File: examples/quickstart_detector.cpp

#include <xinfer/zoo/vision/detector.h>
#include <opencv2/opencv.hpp>
#include <iostream>
#include <stdexcept>
 
int main() {
    try {
        // 1. Configure the detector to use our new engine and labels.
        xinfer::zoo::vision::DetectorConfig config;
        config.engine_path = "assets/yolov8n_fp16.engine";
        config.labels_path = "assets/coco.names";
        config.confidence_threshold = 0.5f;
 
        // 2. Initialize the detector.
        // This is a fast, one-time setup that loads the optimized engine.
        std::cout << "Loading object detector...\n";
        xinfer::zoo::vision::ObjectDetector detector(config);
 
        // 3. Load an image to run inference on.
        // (Create a simple dummy image for this test)
        cv::Mat image = cv::Mat(480, 640, CV_8UC3, cv::Scalar(114, 144, 154));
        cv::putText(image, "xInfer Quickstart!", cv::Point(50, 240), cv::FONT_HERSHEY_SIMPLEX, 1.5, cv::Scalar(255, 255, 255), 3);
        cv::imwrite("quickstart_input.jpg", image);
        std::cout << "Created a dummy image: quickstart_input.jpg\n";
 
        // 4. Predict in a single line of code.
        // xInfer handles all the pre-processing, inference, and NMS post-processing.
        std::cout << "Running prediction...\n";
        std::vector<xinfer::zoo::vision::BoundingBox> detections = detector.predict(image);
 
        // 5. Print and draw the results.
        std::cout << "\nFound " << detections.size() << " objects (this will be 0 on a dummy image).\n";
        for (const auto& box : detections) {
            std::cout << " - " << box.label << " (Confidence: " << box.confidence << ")\n";
            cv::rectangle(image, cv::Point(box.x1, box.y1), cv::Point(box.x2, box.y2), cv::Scalar(0, 255, 0), 2);
        }
 
        cv::imwrite("quickstart_output.jpg", image);
        std::cout << "Saved annotated image to quickstart_output.jpg\n";
 
    } catch (const std::exception& e) {
        std::cerr << "An error occurred: " << e.what() << std::endl;
        return 1;
    }
 
    return 0;
}

You will need to add this new example to your root CMakeLists.txt to build it:

# In your root CMakeLists.txt
# ... after the existing add_executable(xinfer_example ...)
add_executable(quickstart_detector examples/quickstart_detector.cpp)
target_link_libraries(quickstart_detector PRIVATE xinfer)

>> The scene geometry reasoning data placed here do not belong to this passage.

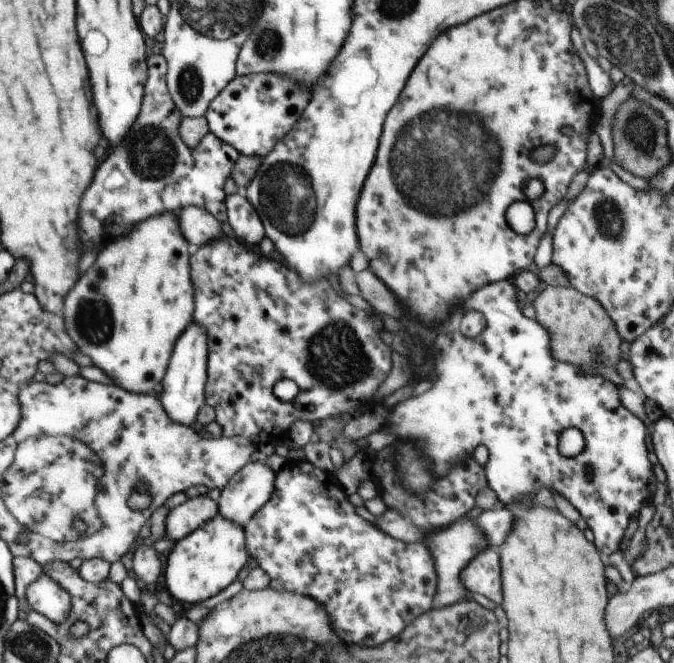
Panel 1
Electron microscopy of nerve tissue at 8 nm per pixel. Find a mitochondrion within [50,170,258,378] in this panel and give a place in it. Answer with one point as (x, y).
(92, 319)

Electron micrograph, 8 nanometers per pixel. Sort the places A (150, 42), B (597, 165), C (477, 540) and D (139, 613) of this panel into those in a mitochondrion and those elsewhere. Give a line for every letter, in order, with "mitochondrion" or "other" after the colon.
A: other
B: other
C: mitochondrion
D: other

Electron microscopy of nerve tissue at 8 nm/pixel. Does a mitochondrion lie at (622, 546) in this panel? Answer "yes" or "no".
no

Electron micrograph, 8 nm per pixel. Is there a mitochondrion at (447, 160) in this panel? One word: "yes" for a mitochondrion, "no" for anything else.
yes

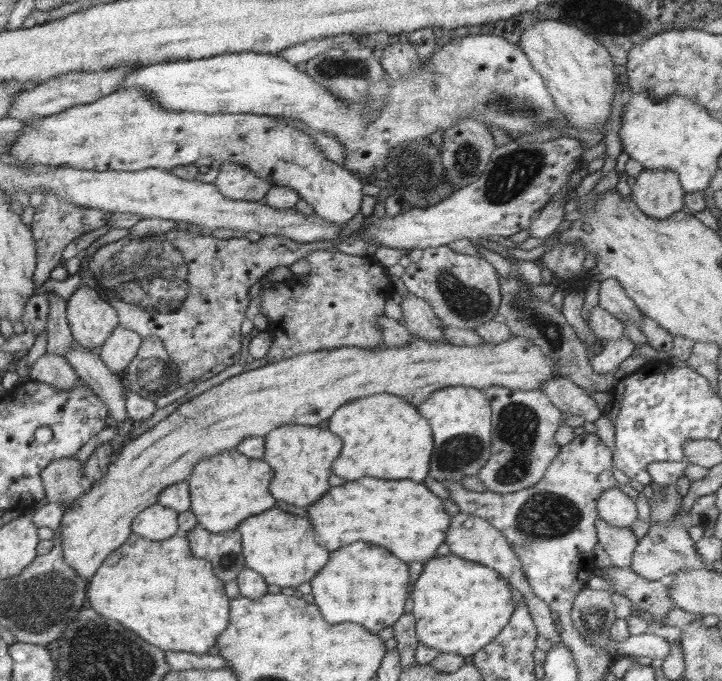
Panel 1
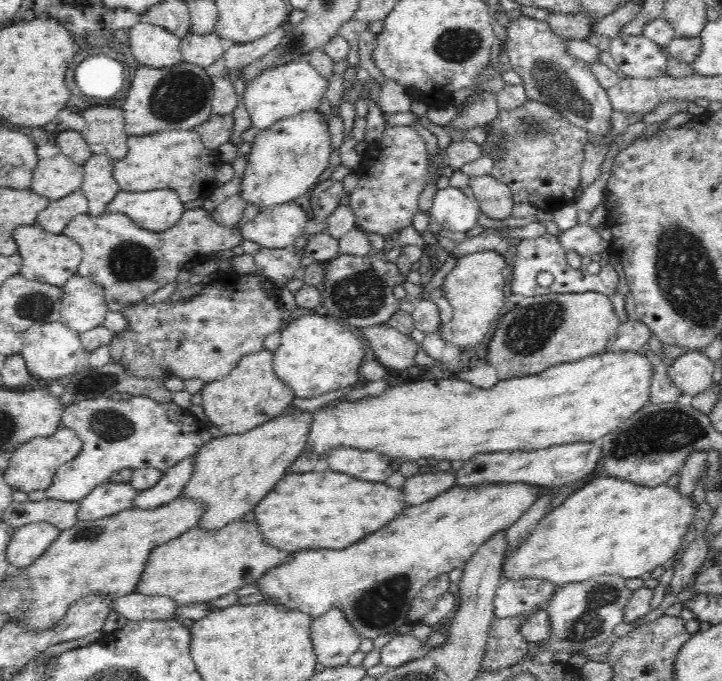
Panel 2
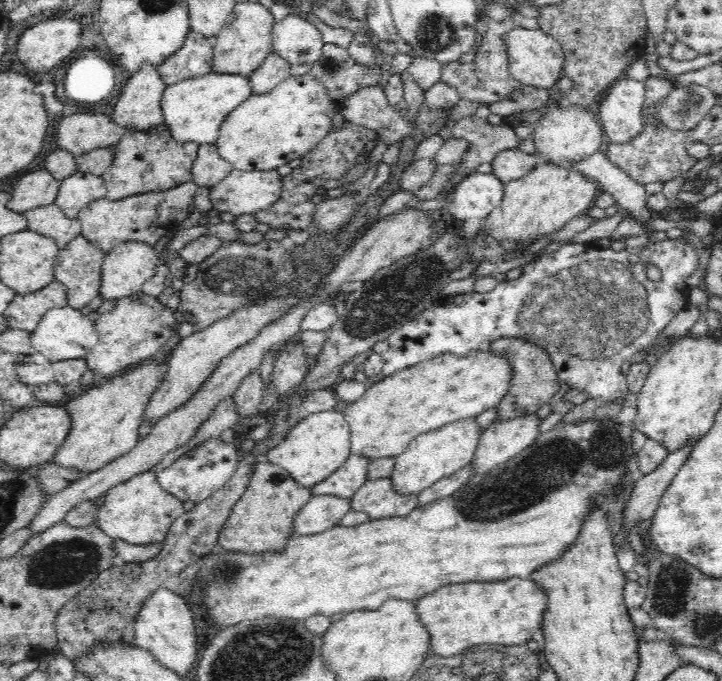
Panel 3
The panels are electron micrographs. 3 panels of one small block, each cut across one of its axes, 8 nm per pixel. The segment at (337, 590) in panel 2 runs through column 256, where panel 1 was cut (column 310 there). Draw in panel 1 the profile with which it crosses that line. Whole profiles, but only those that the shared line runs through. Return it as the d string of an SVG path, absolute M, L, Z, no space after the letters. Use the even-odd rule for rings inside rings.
M352 542L336 552L330 552L328 562L309 582L311 593L314 595L314 604L322 612L324 620L330 624L356 623L372 634L377 633L383 628L391 627L404 612L410 581L408 567L406 562L392 556L386 548L367 542Z

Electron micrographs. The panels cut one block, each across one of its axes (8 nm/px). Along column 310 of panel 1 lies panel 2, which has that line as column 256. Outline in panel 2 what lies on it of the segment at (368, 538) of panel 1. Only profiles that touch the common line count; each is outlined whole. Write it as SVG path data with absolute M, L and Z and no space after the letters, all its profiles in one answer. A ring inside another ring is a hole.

Now, rebuild and run your new example:

# From your build directory
cmake ..
make
 
# Run the quickstart
./examples/quickstart_detector

Conclusion

Congratulations! In just a few minutes, you have:

  • Taken a standard open-source model.
  • Converted it into a hyper-performant engine tuned for your hardware.
  • Used it in a clean, simple, and production-ready C++ application.

This is the core workflow that xInfer is designed to perfect. You are now ready to explore the rest of the Model Zoo or dive into the How-to Guides to learn how to optimize your own custom models.